## SELECTED PASSAGE
▬▬▬▬▬▬

Signature engines also have their disadvantages. Because they only detect known attacks, a signature must be created for every attack, and novel attacks cannot be detected. Signature engines are also prone to false positives since they are commonly based on regular expressions and string matching. Both of these mechanisms merely look for strings within packets transmitting over the wire.


Anomaly Detection
An Anomaly-Based IDS, is a system for detecting computer intrusions and misuse by monitoring system activity and classifying it as either normal or anomalous. The classification is based on heuristics or rules, rather than patterns or signatures, and will detect any type of misuse that falls outwith normal system operation. This is as opposed to signature based systems which can only detect attacks for which a signature has previously been created.

Anomaly detection detects a misuse by measuring norm overtime and then generating alert when a pattern differs from a norm. In this technique a set of data is gathered from the system activity of the user and this data set is base lined. If the flow of traffic deviates from the base lined data set pattern an alarm is raised.

A disadvantage of anomaly-detection engines is the difficultly of defining rules. Each protocol being analyzed must be defined, implemented and tested for accuracy. The rule development process is also compounded by differences in vendor implementations of the various protocols. Custom protocols traversing the network cannot be analyzed without great effort. Moreover, detailed knowledge of normal network behavior must be constructed and transferred into the engine memory for detection to occur correctly. On the other hand, once a protocol has been built and a behavior defined, the engine can scale more quickly and easily than the signature-based model because a new signature does not have to be created for every attack and potential variant.

▬▬▬▬▬▬

## EXERCISE MATERIALS

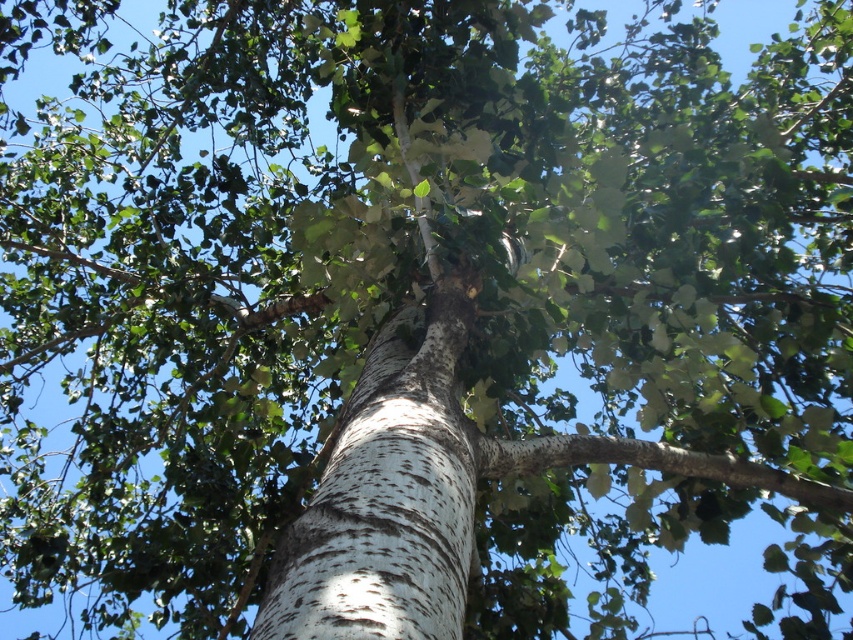
Question: Can you confirm if white speckled bark at center is thinner than white rough bark branch at center?

Choices:
 (A) yes
 (B) no

Answer: (A)

Question: Which point is closer to the camera?

Choices:
 (A) (380, 532)
 (B) (529, 438)

Answer: (A)

Question: Which point is closer to the camera?

Choices:
 (A) white rough bark branch at center
 (B) white speckled bark at center

Answer: (B)

Question: Is white speckled bark at center above white rough bark branch at center?

Choices:
 (A) yes
 (B) no

Answer: (A)

Question: Observing the image, what is the correct spatial positioning of white speckled bark at center in reference to white rough bark branch at center?

Choices:
 (A) below
 (B) above

Answer: (B)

▬▬▬▬▬▬

## TASKS
(a) Return the stretch of the records from the line containing "Question: Observing the" through the end of the records, reproducing each line unchanged.
(b) Resume the passage on intrusion detection engines, picking up right after its final sentence.
The passage on intrusion detection and the records are unrelated material.

## WRITTEN ANSWERS
(a)
Question: Observing the image, what is the correct spatial positioning of white speckled bark at center in reference to white rough bark branch at center?

Choices:
 (A) below
 (B) above

Answer: (B)

(b)
Target Monitoring
Target monitoring works by means of generating a cryptographic hash for every file on the system and periodically comparing that hash to the original file to ensure that no change has occurred. This type of system is the easiest to implement, because it does not require constant monitoring by the administrator. Integrity checksum hashes can be computed at whatever intervals we wish on either all files or just the critical files.


Stealth Probes
Stealth probe technique attempts to detect any attackers that choose to carry out their mission over prolonged periods of time. Attackers, for example, will check for system vulnerabilities and open ports over a two-month period, and wait another two months to actually launch the attacks. This technique will collect a wide-variety of data throughout the system, checking for any methodical attacks over a long period of time. They take a wide-area sampling and attempt to discover any correlating attacks.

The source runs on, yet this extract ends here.